At the time, the council didn’t have the skills to manage this land and property, and couldn’t hire extra staff, said a report at the time. It was also able to save VAT by setting up the spin-off entity.
So, DLR Properties was set up to manage the site instead, and to generate “the maximum return” for the council, says the report.
Also, as the company is separate from the council, any subsequent sale wouldn’t need council approval, the report says.
Independent Councillor Michael Merrigan says he is doesn’t think the council has given enough evidence – in the paperwork it has given to councillors – that the land was disposed of through the necessary process, under what is known as Section 183.
“They certainly haven’t provided it,” he says.

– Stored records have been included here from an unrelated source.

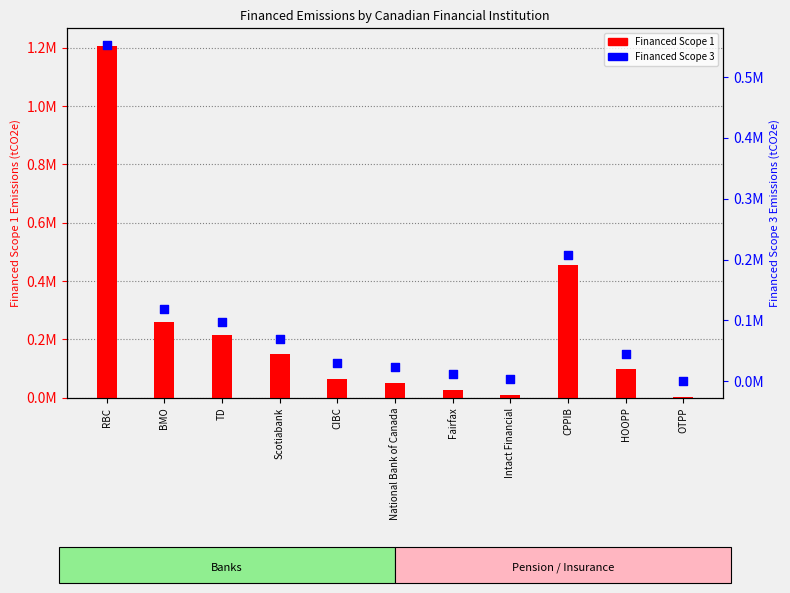

Which series has the widest spread of Y values?

Financed Scope 1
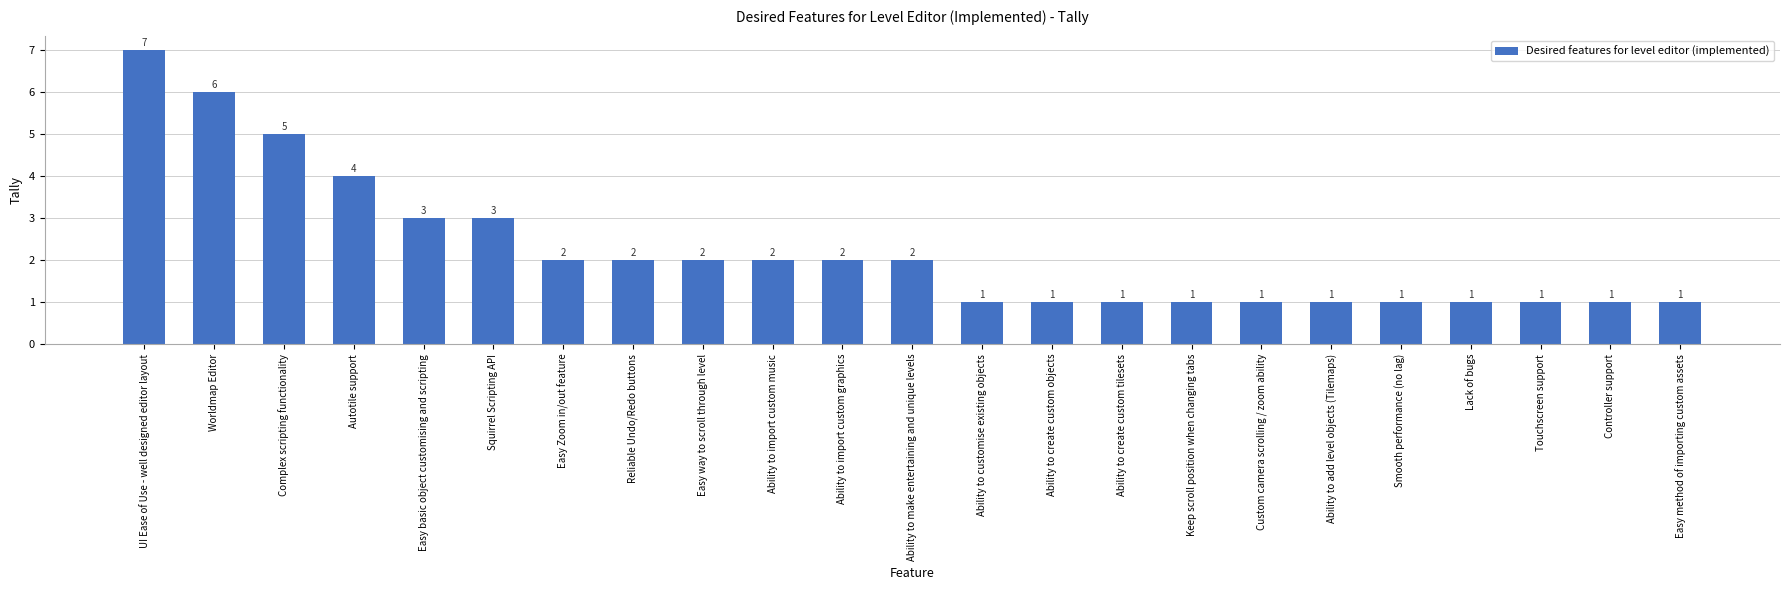

The chart shows a value of 2 at Ability to import custom music. True or false?

True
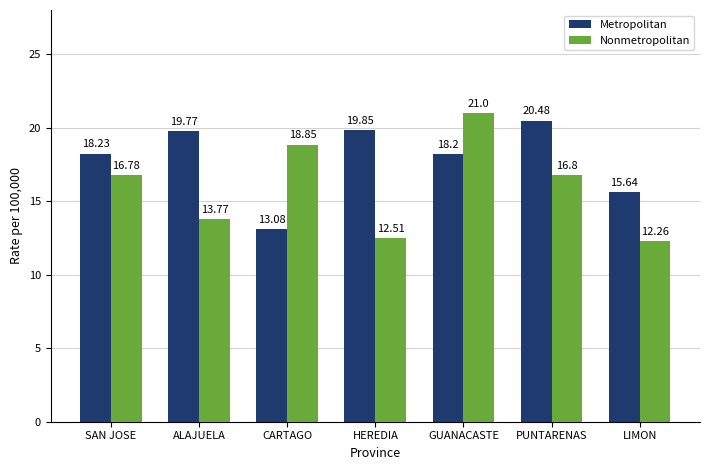

How many values in the Metropolitan series are below 18?

2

Instead, to him it reads as if there needed to be another Section 183 process.
The spokesperson for Dún Laoghaire-Rathdown County Council said the site was disposed of in 2009.

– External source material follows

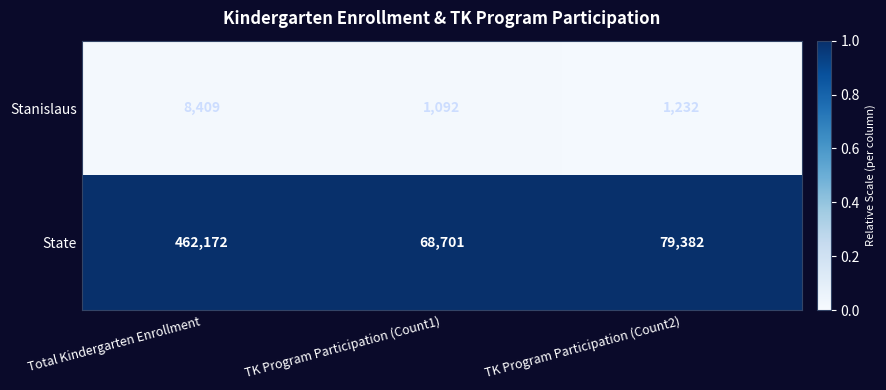

Reading left to right, what are all the values shown in this chart?

Stanislaus: 8409	1092	1232
State: 462172	68701	79382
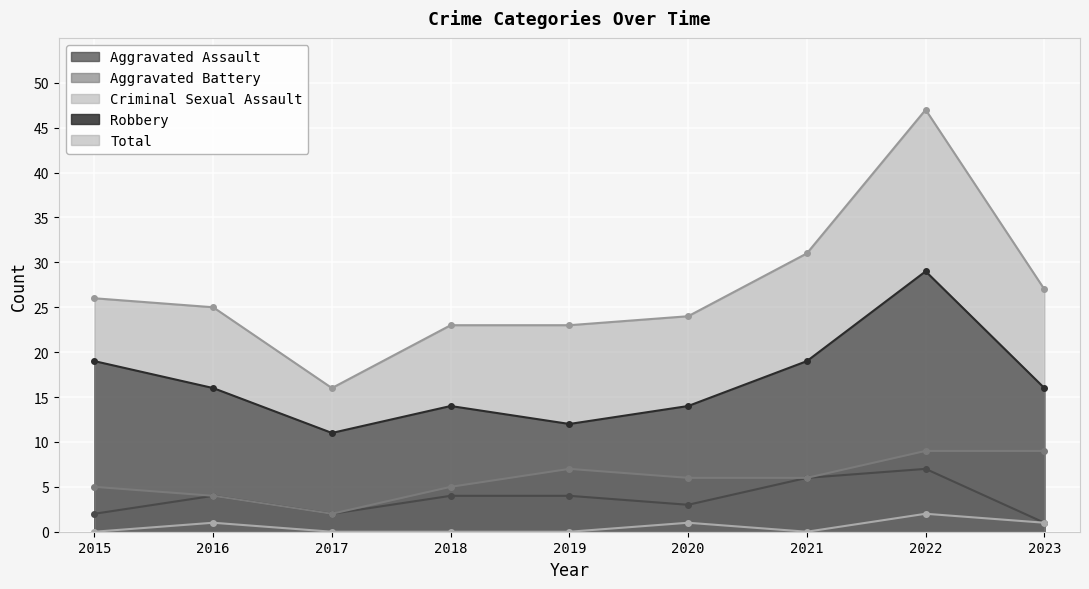

The value of Aggravated Assault at 2016 is 4. True or false?

True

O’Brien says that putting the land under the control of DLR Properties means that elected councillors no longer get a say in how it’s used.
There is already an outline for what should go where under the framework for the larger Cherrywood area. “We would be limited in what we could do,” says O’Brien. But there is space on the council-owned site for up to 280 homes.
“I would contend that that should be used solely for council and affordable housing,” says O’Brien. “[…] versus us only getting 10 percent of those at the end of the development if we were to sell it or swap it.”
Of homes built on the Cherrywood site, 5 percent will be affordable housing, according to the Department of Housing. That’s to compensate for the money that has been put up by the government through the Local Infrastructure Housing Activation Fund (LIHAF) to fund infrastructure there.
Those affordable units are “likely to be a mix of smaller units across the entire Cherrywood site to maximise benefit”, it says.
In addition to this affordable housing, another 10 percent of homes built at Cherrywood should be social housing, as the law requires in most cases when there are big developments.
But some wonder when that social housing will come, as there hasn’t been a lot of progress yet on construction on site, says Councillor Hugh Lewis, of People Before Profit, whose constituency covers the Cherrywood lands.
“We’ve now no democratic control of when these things can happen because its in private ownership,” he says. “That’s incredibly frustrating.”
Lewis, O’Brien and others put forward a motion at the June meeting of the council to ask council officials to ask not for 10 percent of homes built for social housing, but for 10 percent of the land – which the council could then build on itself, “rather than just wait”, says Lewis.
Merrigan says he thinks the council shouldn’t be in the game of speculating on land at all through DLR Properties. “To me, that’s a conflict of interest,” he said.
For example, some councillors and officials sit on the board of DLR Properties and have a responsibility to maximise the returns to the company, rather than look at what councillors might want done with it, he says.
Denis O’Callaghan, a Labour councillor who was on the council when DLR Properties was set up in 2009, said he supported the idea of the company at the time.
But there is supposed to be a reporting mechanism whereby the company comes back to the council with big moves – and this time, that didn’t happen, says O’Callaghan. “But that’s not acceptable.”
The company issues reports to councillors with updates. Its report from August last year said it had assets of €61.77 million, and had started to pay interest to Dún Laoghaire-Rathdown County Council on an earlier loan – shelling out €285,000 in 2017, and an expected €572,000 in 2018, it says.
O’Callaghan says the councillors have asked for a full report on the possible land sale at their September meeting – after the summer break. The deadline for expressions of interest is 16 July.
O’Callaghan and others, such as Fianna Fáil Councillor Cormac Devlin, said they would form their opinions about the possible land sale once they had seen that report.